The obvious conclusion is that employees react positively to criticism but slack off whenever praised, and the inevitable result is that managers tend to criticize far more than they praise.

Of course such conclusions and decisions are totally wrong. The observed results have very little to do with the boss's actions or human nature, and everything to do with when the criticism or praise was given.

People's performances can fluctuate randomly from day to day, so it's not surprising that the average after an especially bad day would be better, nor that the average after an especially good day would be worse. The same results would have been observed even if the boss hadn't bothered to offer any criticism or praise at all. The observed effects were simply an artifact of the choice of the test point trigger.
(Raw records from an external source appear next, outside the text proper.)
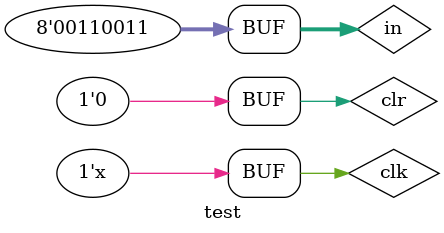
<source format=v>
`timescale 1ns / 1ps


module test;

	// Inputs
	reg clk;
	reg clr;
	reg [7:0] in;

	// Outputs
	wire out;

	// Instantiate the Unit Under Test (UUT)
	string uut (
		.clk(clk), 
		.clr(clr), 
		.in(in), 
		.out(out)
	);

	initial begin
		// Initialize Inputs
		clk = 0;
		clr = 0;
		in = 8'b00110001;	

		// Wait 100 ns for global reset to finish
		#10
		in = 8'b00101011;
		#10
		in = 8'b00110010;
		#10
		in = 8'b00101010;
		#10
		in = 8'b00110011;
        
		#30
		clr = 1;
		#10
		clr = 0;
		in = 8'b00110001;	
		#10
		in = 8'b00101011;
		#10
		in = 8'b00110010;
		#10
		in = 8'b00101010;
		#10
		in = 8'b00110011;
		
		// Add stimulus here

	end
     always #5 clk=~clk; 
endmodule


</source>
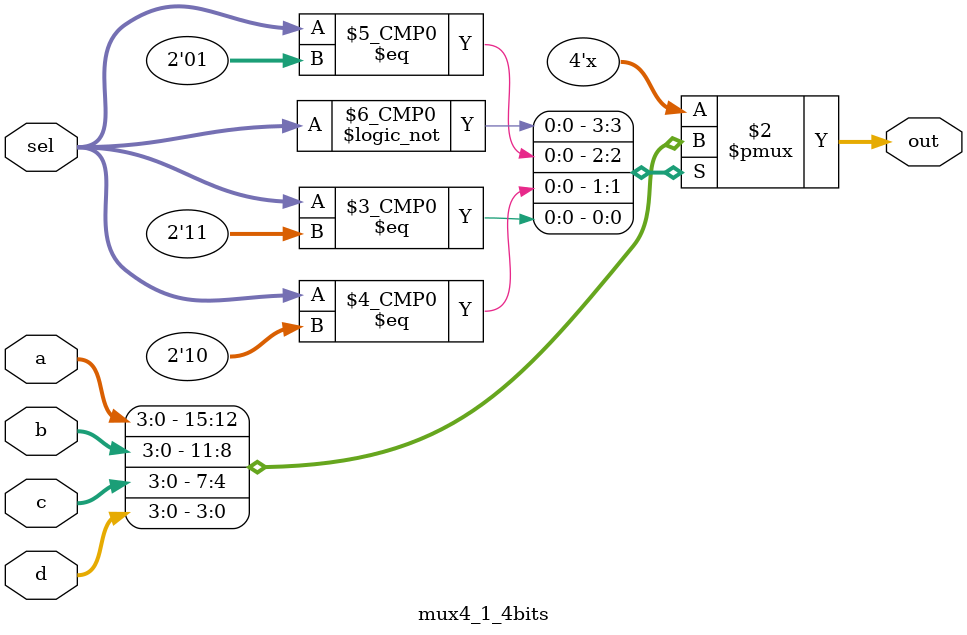
<source format=v>
module mux4_1_4bits (a,b,c,d,sel,out);

	input [3:0] a;
	input [3:0] b;
	input [3:0] c;
	input [3:0] d;
	
	input [1:0] sel;
	
	output reg [3:0] out;
	
	always @ (a or b or c or d or sel) begin
		case(sel)
			2'b00: out <= a;
			2'b01: out <= b;
			2'b10: out <= c;
			2'b11: out <= d;
		endcase
	end

endmodule
</source>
If one observes the landscape only when in a valley, the view is of nothing but mountains; if one looks only when a peak is reached, every direction is downhill.

Now even when a statistic is understood in its full context, it might not be as meaningful as it appears. Physicists and engineers know that it would be misleading to express their results with more precision than their original measurements. But people that present statistics are under no such constraint. A statistic like 71.4286% is very precise, and that can lead people to think that it is equally accurate. In fact that could be the result of five out of seven responses, which is nowhere near an accurate value if that sample of seven is supposed to represent a much larger number of people.

And remember, 27.358% of all statistics are made up.